Trecho do documento —
»»
Uma das características da Ecologia é
a de não estar perfeitamente contida no nome - cunhado por Haeckel, em 1866,
para indicar a "investigação da totalidade das relações do animal tanto
com seu ambiente inorgânico como orgânico". No entanto, concebida de
maneira ampla, a Ecologia lida com o equilíbrio da natureza. Visto que a
natureza inclui o homem, esta ciência tratada harmonização da natureza e do
homem. Esta abordagem, mantida em todas as suas implicações, conduz às áreas do
pensamento social anarquista.
Em última análise, é impossível conseguir a
harmonização do homem com a natureza sem criar uma comunidade que viva em
equilíbrio permanente com o seu meio ambiente.
As questões com que a Ecologia
lida são permanentes: não se pode ignorá-las sem pôr em risco a sobrevivência
do homem e do próprio planeta. No entanto, hoje, a ação humana altera
virtualmente todos os ciclos básicos da natureza e ameaça solapar a
estabilidade ambiental em todo o mundo.
As sociedades modernas, como as dos
Estados Unidos e Europa, organizam-se em torno de imensos cinturões urbanos, de
uma agricultura alta mente industrializada e controlando tudo, um inchado,
burocratizado e anônimo aparelho de estado. Se colocarmos todas as
considerações de ordem moral de lado e examinarmos a estrutura física desta
sociedade, o que nos impressionará são os incríveis problemas logísticos que
ela deve resolver: transporte, densidade, suprimentos, organização política e
econômica e outros.
O peso que tal tipo de sociedade urbanizada e centralizada
acarreta sobre qualquer área oriental é enorme. A noção de que o homem deve
dominar a natureza vem diretamente da dominação do homem pelo homem. Esta
tendência, antiga de séculos, encontra seu mais exacerbado desenvolvimento no
capitalismo moderno.
««
Material extraído —
»»
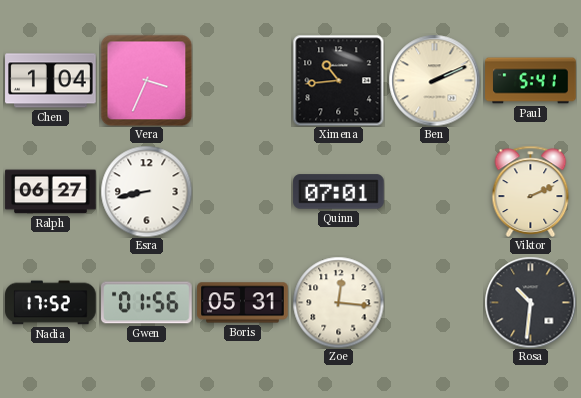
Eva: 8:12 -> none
««
»»
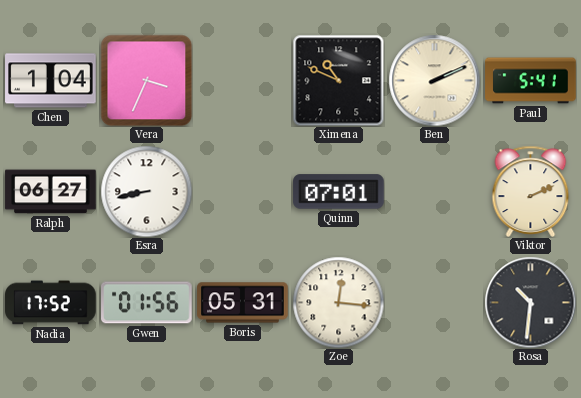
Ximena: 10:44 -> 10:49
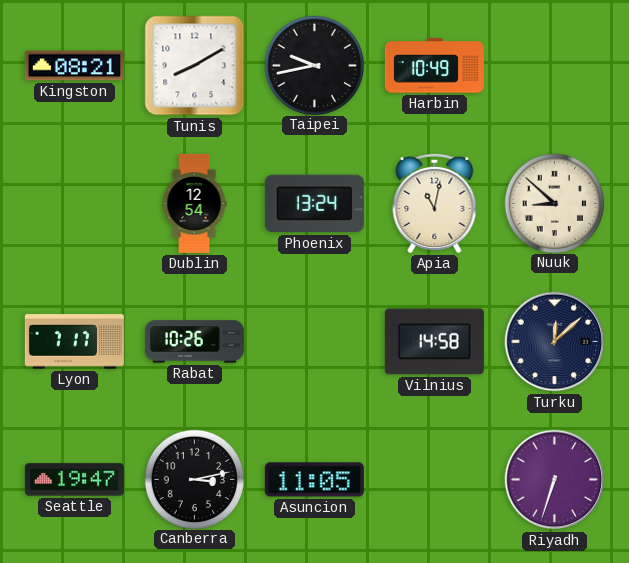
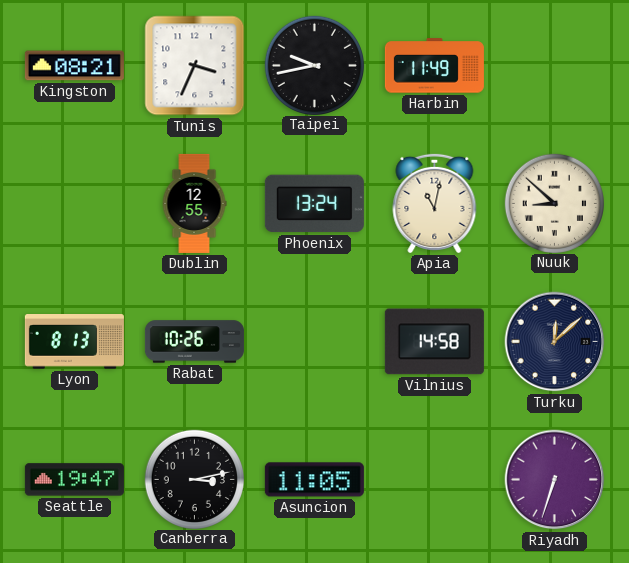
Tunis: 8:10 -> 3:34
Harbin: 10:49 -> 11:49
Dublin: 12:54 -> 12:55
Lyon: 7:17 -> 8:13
««
Tarefa 1 —
Com que adjetivos o trecho sobre ecologia qualifica o aparelho de estado das sociedades modernas? Liste todos.
Tarefa 2 —
Responda com base no trecho sobre ecologia:
(a) Quem cunhou o nome Ecologia, e em que ano?
(b) Que sociedades modernas são dadas como exemplo?
(c) Em que sistema a tendência de dominação encontra seu mais exacerbado desenvolvimento?
As linhas não têm nenhuma relação com esta atividade.

Resposta completa 1 —
- inchado
- burocratizado
- anônimo

Resposta completa 2 —
(a) Haeckel, em 1866.
(b) As dos Estados Unidos e da Europa.
(c) No capitalismo moderno.